It’s perhaps not so shocking that the 2008 Frameline Award is going to the festival’s own Michael Lumpkin this year. Frameline’s retiring executive director, as well as sometime board-member and festival co-director, started as a volunteer in 1979, then basically led the SF International LGBT Film Fest for 25 years (taking four out to co-produce The Celluloid Closet). No one is more deserving of in-house honors for not only developing a world-class festival, but charting an ever-more-community-inclusive path for (as the monicker labels it) international lesbian, gay, bisexual, and transgender cinema. Whatever he’s up to in the future, his departure from Frameline causes no small amount of sentimental ache.

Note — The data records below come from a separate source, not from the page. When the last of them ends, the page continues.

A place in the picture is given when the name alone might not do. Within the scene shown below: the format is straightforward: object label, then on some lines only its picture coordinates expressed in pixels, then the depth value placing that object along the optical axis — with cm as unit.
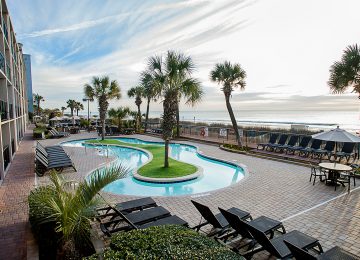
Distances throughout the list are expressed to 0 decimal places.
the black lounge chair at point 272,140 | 1495
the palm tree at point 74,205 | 358
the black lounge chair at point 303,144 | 1308
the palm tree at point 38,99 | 6936
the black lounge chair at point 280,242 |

In parting, he’s chosen a mini-retrospective of features over the last two-decades-plus that highlight some personal favorites that made waves at the festival (and sometimes in the larger cinematic world). They’re a terrific assortment you’d be well advised to check out, whether as a first-timer or nostalgic re-viewer.
1. Mala Noche
Gus Van Sant’s exquisitely B&W grungy 1986 feature debut has the wonderful if never-seen-again Tim Streeter as a gay Bukowski type on Portland’s Skid Row, infatuated with a too-young Mexican immigrant. It’s like Beat poetry come to cinematic life.
2. Law of Desire
The pinnacle of Antonio Banderas’ early enshrinement as Pedro Almodovar’s favorite hothead boytoy, this purple 1987 Spanish melodrama draws a thin line between horniness and craziness. Who’s complaining?
3. Bound
Future Matrix trilogy mavens the Wachowski Brothers made their debut co-writing/directing/producing this clever and incredibly hot 1996 thriller with Gina Gershon and Jennifer Tilley as lovers conspiring to snatch (ahem) mob money from pre-Sopranos Joe Pantoliano.
4. Lilies
Canadian provocateur John Greyson has never made a more beautiful or arresting film than this adaptation of Michel Marc Bouchard’s stage play, in which an imprisoned murderer’s confession exposes the real crime committed 40 years earlier—one wrought by homophobia and religious hypocrisy.
5. Big Eden
I confess I still haven’t seen this 2000 Amerindie from writer-director Thomas Bezucha, in which a gay New Yorker "exiled" by circumstance to his childhood’s small-town Montana, where he finds surprising romantic interest. But the overwhelming consensus is that it’s massively charming.
6. Karmen Gei
Frankly, she isn’t that gei—I mean gay—but Djeinaba Diop Gai’s force-of-life ebulliance suffuses this Senegalese Afropop update of the classic Bizet Carmen with a healthy dose of polysexuality. She’s a force of nature bigger than the Kinsey Scale can encompass.
7. Yes Nurse! No Nurse!
Providing a campy exclamation point to this series, Pieter Kramer’s 2002 Dutch musical is a candy-colored, ostensibly heterosexual but tres-gay tale of tolerance set in an Amsterdam guesthouse. Good silly fun.